Was raten Sie ihren Klienten, um mit solch unangenehmen Hinweisen umgehen sollen?
Darüber reden hilft – wenn sie es können.
Was hält ihre Klienten davon ab?
Ich hatte schon Klienten, die selbst in ihrem privaten Umfeld eine so grosse Angst davor hatten, als Versager zu gelten, dass sie die Kündigung verheimlichen. Eine junge Frau, die Anfang dreissig entlassen wurde, verschwieg es sogar ihrem Partner.
Woher kommt diese riesige Angst?
Es ist halt eine Branche, bei der es sehr stark um Stärke, Performance geht. Wird man entlassen, ist das ein Moment der Verletzlichkeit. Diesen Schlag zu akzeptieren und auch die eigene Unsicherheit nach aussen zu zeigen, ist schwer.
Werden Bauarbeiter oder Krankenpfleger entlassen, löst das in der Öffentlichkeit oft grosse Empörung aus. Kündigungswellen bei Bankern stossen auf wenig Mitgefühl. Trägt das dazu bei, dass Betroffene Angst haben, darüber zu sprechen?
Ja. Was oft vergessengeht: Es gibt zwar Top-Banker, die Millionen verdienen und selbst bei einer Kündigung schnell wieder etwas finden. Die meisten, die jetzt ihre Stelle verlieren, verdienen aber viel weniger. Und sie haben nach einer Kündigung dieselben Probleme wie alle aus anderen Branchen auch.
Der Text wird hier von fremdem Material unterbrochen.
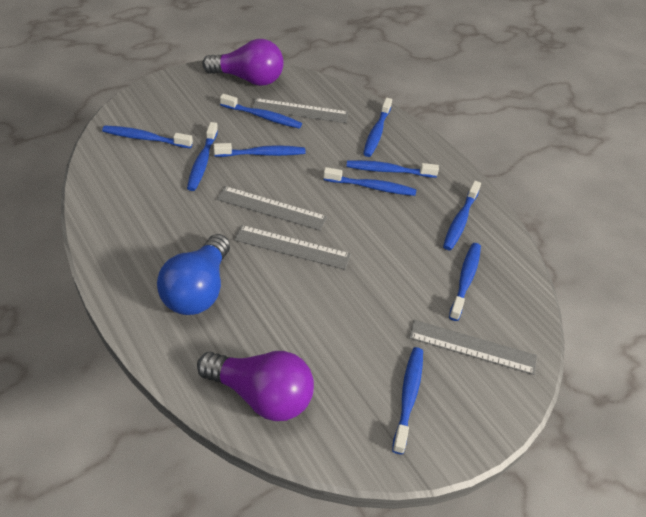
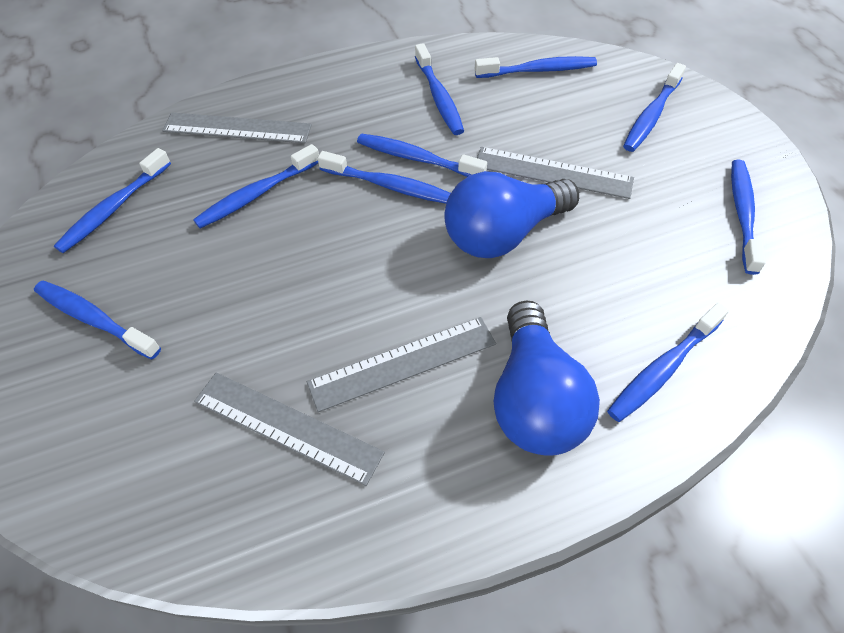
blue light bulb: [157,234,230,315] = 1 -> [444,171,579,258] [494,300,600,456] = 2
purple light bulb: [197,351,314,421] [202,39,284,86] = 2 -> none = 0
Gleichzeitig: Viele Banker, die entlassen werden, haben weniger solchen als andere Entlassene. Gerade die UBS hat ja einen sehr grosszügigen Sozialplan, Geld fehlt erstmal nicht.
Es stimmt, der Sozialplan der UBS ist grosszügig. Doch langfristig ersetzt er weder Perspektive noch Sinn. Am Ende geht es den meisten nicht nur um Geld, sondern um eine Aufgabe, in der sie gebraucht werden.
Jetzt hat der Banker, der direkt nach der Kündigung zu Ihnen gekommen ist, seinen ersten Schock überstanden. Was steht nun an?
Hat man etwas Abstand gewonnen, lohnt es sich, Kollegen und Freunden aus der Branche offen mitzuteilen, dass man auf der Suche nach einer neuen Herausforderung ist.
Und anfangen, Bewerbungen zu schreiben.
Ihr Klient beginnt zu suchen, erhält aber wochenlang nur Absagen. Wie lange soll er warten, bis er seine Lohnvorstellungen, seine Ansprüche an die Stelle und den Arbeitsort senkt?
Nicht sehr lange. Wird er zu Vorstellungsgesprächen eingeladen und erhält die Stelle erst in der letzten Runde nicht – dann ist es Zeit, die Erwartungen zu senken. Wird jemand gar nicht erst eingeladen oder nur zu einem Gespräch, muss er seine Bewerbungsunterlagen überarbeiten oder ein Bewerbungstraining machen. Da übe ich dann zum Beispiel Dinge wie im Gespräch immer Blickkontakt zu halten.
Der Banker aus dem Beispiel hat jetzt eine Stelle, ist zufrieden damit. Aber wie Sie auch sagen: Die nächste Kündigungswelle kann immer kommen. Was tun, damit der Schock beim nächsten Mal nicht mehr ganz so tief geht?
Auch beim tollsten Job nicht vergessen, wie wichtig das Privatleben ist.